McDermott’s task this year is to get Featherstone to the supposed promised land of Super League.

Given their efforts in the Championship over the past decade or so, on and off the field, they shouldn’t be begrudged that chance should they earn it.

On that, McDermott said: “I think if we get promoted, Featherstone would be a great addition to Super League. I think it’s a very good club that’s self-sustaining. But I don’t think Featherstone is going to grow Super League.

“I don’t think having Featherstone in Super League would make anybody from North America, South Africa, Asia, Russia or Australia take note. Not from any impactful degree.”

The question has to be why is it Super League’s responsibility for anyone in those areas to take notice.

Plus how realistic is it to do that given major locations like Liverpool, Manchester and Birmingham within touching distance of elite rugby league aren’t engaged.

On St Helens success

One of the growing criticisms of Super League is that there have been only four winners.

Leeds helped McDermott become the most successful coach in the competition’s history, but it is St Helens who are current holders.

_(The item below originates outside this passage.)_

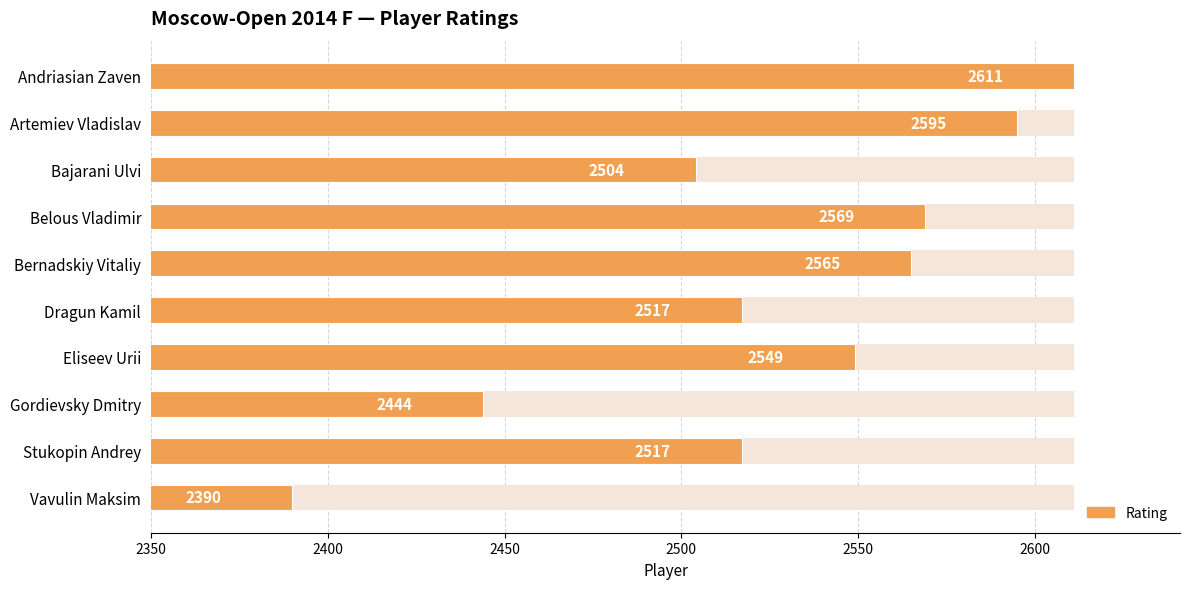

How many bars are there in total?

10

Saints have won three titles in a row and are showing little sign of abating.

Whether Catalans winning the competition would make any noticeable difference remains to be seen; even a second French team and a Grand Final appearance hasn’t persuaded French broadcasters to invest.

He said: “What St Helens have done in winning three in a row is brilliant and they have my full respect for sure but Saints keeping winning Grand Finals is not going to grow Super League.”

Yet one of the biggest sports brands in the world, FC Barcelona, sent St Helens a congratulatory message following their latest success.

Toronto grabbing attention

We will never know what impact Toronto Wolfpack might have had on Super League.

The pandemic came at a typically inconvenient time for rugby league; but it was the Wolfpack’s shock Million Pound Game defeat to London that prevented them reaching the top flight sooner.

Brian McDermott added: “Toronto polarised opinions and it grabbed attention. Whether it’s negative or not doesn’t matter, it grabbed attention.”

Ultimately, Toronto existed because one man pumped in tens of millions until he didn’t anymore.

The recent North American Rugby League announcement is positive, if underwhelming.

It remains to be seen what legacy comes from the reported £20m investment.

There’s nothing stopping anyone investing similar amounts in whatever city they want.

But as seen, if not done right, it does little to grow the player pool or revenues from outside.

The impact of St Helens in its local community is significant; likewise, the fact Featherstone could have a professional sports team in a small conurbation should be a quirk and celebration of rugby league’s uniqueness.

Everyone wants rugby league to improve – sticking the boot in to its foundation and positives doesn’t help it to grow.